• [What is being asked] Please repeat all the entries. Nothing may differ.

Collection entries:
[Start of section]

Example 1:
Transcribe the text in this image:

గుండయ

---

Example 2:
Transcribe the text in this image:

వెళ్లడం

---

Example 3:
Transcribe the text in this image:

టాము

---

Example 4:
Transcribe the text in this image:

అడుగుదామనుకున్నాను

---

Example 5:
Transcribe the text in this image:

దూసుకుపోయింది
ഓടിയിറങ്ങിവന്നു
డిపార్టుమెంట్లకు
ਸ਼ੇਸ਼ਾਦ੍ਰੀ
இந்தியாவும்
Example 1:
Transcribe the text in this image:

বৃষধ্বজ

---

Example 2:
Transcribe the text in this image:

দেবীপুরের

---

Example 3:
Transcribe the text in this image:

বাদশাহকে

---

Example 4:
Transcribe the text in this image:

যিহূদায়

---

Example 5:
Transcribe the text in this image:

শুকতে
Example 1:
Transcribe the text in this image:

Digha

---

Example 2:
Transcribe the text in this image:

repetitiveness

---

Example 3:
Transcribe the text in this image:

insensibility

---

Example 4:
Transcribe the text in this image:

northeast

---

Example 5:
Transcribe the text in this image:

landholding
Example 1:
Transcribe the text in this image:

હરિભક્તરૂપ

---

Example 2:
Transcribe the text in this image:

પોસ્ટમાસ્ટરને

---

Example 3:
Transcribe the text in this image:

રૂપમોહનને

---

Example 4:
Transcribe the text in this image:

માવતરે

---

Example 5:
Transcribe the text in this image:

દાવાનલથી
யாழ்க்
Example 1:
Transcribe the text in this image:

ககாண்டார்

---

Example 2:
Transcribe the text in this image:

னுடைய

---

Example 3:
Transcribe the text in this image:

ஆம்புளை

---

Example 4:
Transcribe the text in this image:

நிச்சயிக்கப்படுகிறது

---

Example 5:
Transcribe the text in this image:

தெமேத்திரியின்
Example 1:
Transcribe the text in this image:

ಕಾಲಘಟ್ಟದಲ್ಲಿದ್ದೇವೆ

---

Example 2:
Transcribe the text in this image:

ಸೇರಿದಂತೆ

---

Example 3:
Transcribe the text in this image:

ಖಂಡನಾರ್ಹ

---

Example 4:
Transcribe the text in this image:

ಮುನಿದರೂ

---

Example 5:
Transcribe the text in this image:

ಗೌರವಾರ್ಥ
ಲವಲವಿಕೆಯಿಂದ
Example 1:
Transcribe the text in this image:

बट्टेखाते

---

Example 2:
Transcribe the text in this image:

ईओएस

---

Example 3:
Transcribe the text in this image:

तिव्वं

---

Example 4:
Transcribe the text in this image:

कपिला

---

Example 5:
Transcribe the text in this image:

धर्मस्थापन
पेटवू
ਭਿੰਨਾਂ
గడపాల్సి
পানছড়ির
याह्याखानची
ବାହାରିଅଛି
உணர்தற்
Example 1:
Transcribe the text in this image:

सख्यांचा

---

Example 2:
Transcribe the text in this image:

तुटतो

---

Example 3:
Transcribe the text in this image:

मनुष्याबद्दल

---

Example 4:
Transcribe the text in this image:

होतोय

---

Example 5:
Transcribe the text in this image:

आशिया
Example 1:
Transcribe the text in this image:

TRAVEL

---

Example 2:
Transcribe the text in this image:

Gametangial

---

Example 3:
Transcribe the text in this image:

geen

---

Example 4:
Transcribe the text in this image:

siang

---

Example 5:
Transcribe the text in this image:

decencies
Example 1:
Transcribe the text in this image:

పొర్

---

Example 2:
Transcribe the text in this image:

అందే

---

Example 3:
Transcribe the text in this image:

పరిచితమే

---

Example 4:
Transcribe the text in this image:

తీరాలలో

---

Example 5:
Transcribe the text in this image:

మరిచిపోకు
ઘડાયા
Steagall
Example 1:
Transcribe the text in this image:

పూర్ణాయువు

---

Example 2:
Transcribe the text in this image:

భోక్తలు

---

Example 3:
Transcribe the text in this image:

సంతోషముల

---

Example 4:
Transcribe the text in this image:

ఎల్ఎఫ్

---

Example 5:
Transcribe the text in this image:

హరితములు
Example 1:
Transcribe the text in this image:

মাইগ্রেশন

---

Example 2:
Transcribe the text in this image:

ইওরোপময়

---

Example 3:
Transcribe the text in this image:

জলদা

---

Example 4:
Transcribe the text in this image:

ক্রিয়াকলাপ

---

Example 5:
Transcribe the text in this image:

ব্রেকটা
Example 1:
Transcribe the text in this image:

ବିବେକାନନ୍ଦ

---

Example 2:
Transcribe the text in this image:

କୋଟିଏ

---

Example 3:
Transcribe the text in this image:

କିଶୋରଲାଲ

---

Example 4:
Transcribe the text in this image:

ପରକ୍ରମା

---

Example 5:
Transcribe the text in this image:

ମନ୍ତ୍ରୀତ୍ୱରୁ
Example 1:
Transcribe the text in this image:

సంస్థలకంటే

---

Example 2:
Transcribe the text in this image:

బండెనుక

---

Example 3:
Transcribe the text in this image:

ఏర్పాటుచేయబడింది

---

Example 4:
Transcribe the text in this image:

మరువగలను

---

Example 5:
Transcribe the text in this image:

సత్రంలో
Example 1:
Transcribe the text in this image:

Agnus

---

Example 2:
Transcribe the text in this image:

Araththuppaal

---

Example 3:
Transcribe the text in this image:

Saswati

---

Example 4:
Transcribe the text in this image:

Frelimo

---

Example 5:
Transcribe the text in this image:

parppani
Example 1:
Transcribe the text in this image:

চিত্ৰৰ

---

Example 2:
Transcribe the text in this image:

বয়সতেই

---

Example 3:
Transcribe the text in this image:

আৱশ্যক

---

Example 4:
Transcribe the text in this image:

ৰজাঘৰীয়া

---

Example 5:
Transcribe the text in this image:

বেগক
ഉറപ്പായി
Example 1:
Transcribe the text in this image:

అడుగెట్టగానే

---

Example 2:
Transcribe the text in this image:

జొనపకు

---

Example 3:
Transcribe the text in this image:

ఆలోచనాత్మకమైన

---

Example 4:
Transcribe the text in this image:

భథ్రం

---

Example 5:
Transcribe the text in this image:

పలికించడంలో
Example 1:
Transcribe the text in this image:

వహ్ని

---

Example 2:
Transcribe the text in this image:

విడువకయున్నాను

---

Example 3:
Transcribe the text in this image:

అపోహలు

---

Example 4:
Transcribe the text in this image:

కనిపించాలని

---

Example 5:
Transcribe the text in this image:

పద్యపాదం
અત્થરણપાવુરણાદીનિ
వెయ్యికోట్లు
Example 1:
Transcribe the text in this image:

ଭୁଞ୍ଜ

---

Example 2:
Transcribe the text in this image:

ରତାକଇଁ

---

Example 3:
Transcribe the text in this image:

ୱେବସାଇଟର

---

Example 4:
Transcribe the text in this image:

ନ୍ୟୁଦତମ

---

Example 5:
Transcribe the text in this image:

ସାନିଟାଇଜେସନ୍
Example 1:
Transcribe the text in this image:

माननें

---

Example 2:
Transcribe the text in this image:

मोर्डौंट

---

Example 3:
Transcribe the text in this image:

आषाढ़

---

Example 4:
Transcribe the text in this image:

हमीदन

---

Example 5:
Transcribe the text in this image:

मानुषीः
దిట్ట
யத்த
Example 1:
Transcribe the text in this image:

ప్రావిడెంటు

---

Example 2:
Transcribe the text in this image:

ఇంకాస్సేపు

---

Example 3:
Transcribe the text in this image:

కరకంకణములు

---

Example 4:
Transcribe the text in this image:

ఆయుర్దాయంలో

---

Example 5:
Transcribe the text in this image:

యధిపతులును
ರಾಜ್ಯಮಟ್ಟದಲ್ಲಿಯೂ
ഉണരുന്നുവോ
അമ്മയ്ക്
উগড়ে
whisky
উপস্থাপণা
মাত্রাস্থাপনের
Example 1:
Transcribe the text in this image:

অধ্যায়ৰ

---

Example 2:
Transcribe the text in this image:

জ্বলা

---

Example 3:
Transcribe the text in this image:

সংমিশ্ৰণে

[End of section]

• [Problem solution]
Example 1:
Transcribe the text in this image:

గుండయ

---

Example 2:
Transcribe the text in this image:

వెళ్లడం

---

Example 3:
Transcribe the text in this image:

టాము

---

Example 4:
Transcribe the text in this image:

అడుగుదామనుకున్నాను

---

Example 5:
Transcribe the text in this image:

దూసుకుపోయింది
ഓടിയിറങ്ങിവന്നു
డిపార్టుమెంట్లకు
ਸ਼ੇਸ਼ਾਦ੍ਰੀ
இந்தியாவும்
Example 1:
Transcribe the text in this image:

বৃষধ্বজ

---

Example 2:
Transcribe the text in this image:

দেবীপুরের

---

Example 3:
Transcribe the text in this image:

বাদশাহকে

---

Example 4:
Transcribe the text in this image:

যিহূদায়

---

Example 5:
Transcribe the text in this image:

শুকতে
Example 1:
Transcribe the text in this image:

Digha

---

Example 2:
Transcribe the text in this image:

repetitiveness

---

Example 3:
Transcribe the text in this image:

insensibility

---

Example 4:
Transcribe the text in this image:

northeast

---

Example 5:
Transcribe the text in this image:

landholding
Example 1:
Transcribe the text in this image:

હરિભક્તરૂપ

---

Example 2:
Transcribe the text in this image:

પોસ્ટમાસ્ટરને

---

Example 3:
Transcribe the text in this image:

રૂપમોહનને

---

Example 4:
Transcribe the text in this image:

માવતરે

---

Example 5:
Transcribe the text in this image:

દાવાનલથી
யாழ்க்
Example 1:
Transcribe the text in this image:

ககாண்டார்

---

Example 2:
Transcribe the text in this image:

னுடைய

---

Example 3:
Transcribe the text in this image:

ஆம்புளை

---

Example 4:
Transcribe the text in this image:

நிச்சயிக்கப்படுகிறது

---

Example 5:
Transcribe the text in this image:

தெமேத்திரியின்
Example 1:
Transcribe the text in this image:

ಕಾಲಘಟ್ಟದಲ್ಲಿದ್ದೇವೆ

---

Example 2:
Transcribe the text in this image:

ಸೇರಿದಂತೆ

---

Example 3:
Transcribe the text in this image:

ಖಂಡನಾರ್ಹ

---

Example 4:
Transcribe the text in this image:

ಮುನಿದರೂ

---

Example 5:
Transcribe the text in this image:

ಗೌರವಾರ್ಥ
ಲವಲವಿಕೆಯಿಂದ
Example 1:
Transcribe the text in this image:

बट्टेखाते

---

Example 2:
Transcribe the text in this image:

ईओएस

---

Example 3:
Transcribe the text in this image:

तिव्वं

---

Example 4:
Transcribe the text in this image:

कपिला

---

Example 5:
Transcribe the text in this image:

धर्मस्थापन
पेटवू
ਭਿੰਨਾਂ
గడపాల్సి
পানছড়ির
याह्याखानची
ବାହାରିଅଛି
உணர்தற்
Example 1:
Transcribe the text in this image:

सख्यांचा

---

Example 2:
Transcribe the text in this image:

तुटतो

---

Example 3:
Transcribe the text in this image:

मनुष्याबद्दल

---

Example 4:
Transcribe the text in this image:

होतोय

---

Example 5:
Transcribe the text in this image:

आशिया
Example 1:
Transcribe the text in this image:

TRAVEL

---

Example 2:
Transcribe the text in this image:

Gametangial

---

Example 3:
Transcribe the text in this image:

geen

---

Example 4:
Transcribe the text in this image:

siang

---

Example 5:
Transcribe the text in this image:

decencies
Example 1:
Transcribe the text in this image:

పొర్

---

Example 2:
Transcribe the text in this image:

అందే

---

Example 3:
Transcribe the text in this image:

పరిచితమే

---

Example 4:
Transcribe the text in this image:

తీరాలలో

---

Example 5:
Transcribe the text in this image:

మరిచిపోకు
ઘડાયા
Steagall
Example 1:
Transcribe the text in this image:

పూర్ణాయువు

---

Example 2:
Transcribe the text in this image:

భోక్తలు

---

Example 3:
Transcribe the text in this image:

సంతోషముల

---

Example 4:
Transcribe the text in this image:

ఎల్ఎఫ్

---

Example 5:
Transcribe the text in this image:

హరితములు
Example 1:
Transcribe the text in this image:

মাইগ্রেশন

---

Example 2:
Transcribe the text in this image:

ইওরোপময়

---

Example 3:
Transcribe the text in this image:

জলদা

---

Example 4:
Transcribe the text in this image:

ক্রিয়াকলাপ

---

Example 5:
Transcribe the text in this image:

ব্রেকটা
Example 1:
Transcribe the text in this image:

ବିବେକାନନ୍ଦ

---

Example 2:
Transcribe the text in this image:

କୋଟିଏ

---

Example 3:
Transcribe the text in this image:

କିଶୋରଲାଲ

---

Example 4:
Transcribe the text in this image:

ପରକ୍ରମା

---

Example 5:
Transcribe the text in this image:

ମନ୍ତ୍ରୀତ୍ୱରୁ
Example 1:
Transcribe the text in this image:

సంస్థలకంటే

---

Example 2:
Transcribe the text in this image:

బండెనుక

---

Example 3:
Transcribe the text in this image:

ఏర్పాటుచేయబడింది

---

Example 4:
Transcribe the text in this image:

మరువగలను

---

Example 5:
Transcribe the text in this image:

సత్రంలో
Example 1:
Transcribe the text in this image:

Agnus

---

Example 2:
Transcribe the text in this image:

Araththuppaal

---

Example 3:
Transcribe the text in this image:

Saswati

---

Example 4:
Transcribe the text in this image:

Frelimo

---

Example 5:
Transcribe the text in this image:

parppani
Example 1:
Transcribe the text in this image:

চিত্ৰৰ

---

Example 2:
Transcribe the text in this image:

বয়সতেই

---

Example 3:
Transcribe the text in this image:

আৱশ্যক

---

Example 4:
Transcribe the text in this image:

ৰজাঘৰীয়া

---

Example 5:
Transcribe the text in this image:

বেগক
ഉറപ്പായി
Example 1:
Transcribe the text in this image:

అడుగెట్టగానే

---

Example 2:
Transcribe the text in this image:

జొనపకు

---

Example 3:
Transcribe the text in this image:

ఆలోచనాత్మకమైన

---

Example 4:
Transcribe the text in this image:

భథ్రం

---

Example 5:
Transcribe the text in this image:

పలికించడంలో
Example 1:
Transcribe the text in this image:

వహ్ని

---

Example 2:
Transcribe the text in this image:

విడువకయున్నాను

---

Example 3:
Transcribe the text in this image:

అపోహలు

---

Example 4:
Transcribe the text in this image:

కనిపించాలని

---

Example 5:
Transcribe the text in this image:

పద్యపాదం
અત્થરણપાવુરણાદીનિ
వెయ్యికోట్లు
Example 1:
Transcribe the text in this image:

ଭୁଞ୍ଜ

---

Example 2:
Transcribe the text in this image:

ରତାକଇଁ

---

Example 3:
Transcribe the text in this image:

ୱେବସାଇଟର

---

Example 4:
Transcribe the text in this image:

ନ୍ୟୁଦତମ

---

Example 5:
Transcribe the text in this image:

ସାନିଟାଇଜେସନ୍
Example 1:
Transcribe the text in this image:

माननें

---

Example 2:
Transcribe the text in this image:

मोर्डौंट

---

Example 3:
Transcribe the text in this image:

आषाढ़

---

Example 4:
Transcribe the text in this image:

हमीदन

---

Example 5:
Transcribe the text in this image:

मानुषीः
దిట్ట
யத்த
Example 1:
Transcribe the text in this image:

ప్రావిడెంటు

---

Example 2:
Transcribe the text in this image:

ఇంకాస్సేపు

---

Example 3:
Transcribe the text in this image:

కరకంకణములు

---

Example 4:
Transcribe the text in this image:

ఆయుర్దాయంలో

---

Example 5:
Transcribe the text in this image:

యధిపతులును
ರಾಜ್ಯಮಟ್ಟದಲ್ಲಿಯೂ
ഉണരുന്നുവോ
അമ്മയ്ക്
উগড়ে
whisky
উপস্থাপণা
মাত্রাস্থাপনের
Example 1:
Transcribe the text in this image:

অধ্যায়ৰ

---

Example 2:
Transcribe the text in this image:

জ্বলা

---

Example 3:
Transcribe the text in this image:

সংমিশ্ৰণে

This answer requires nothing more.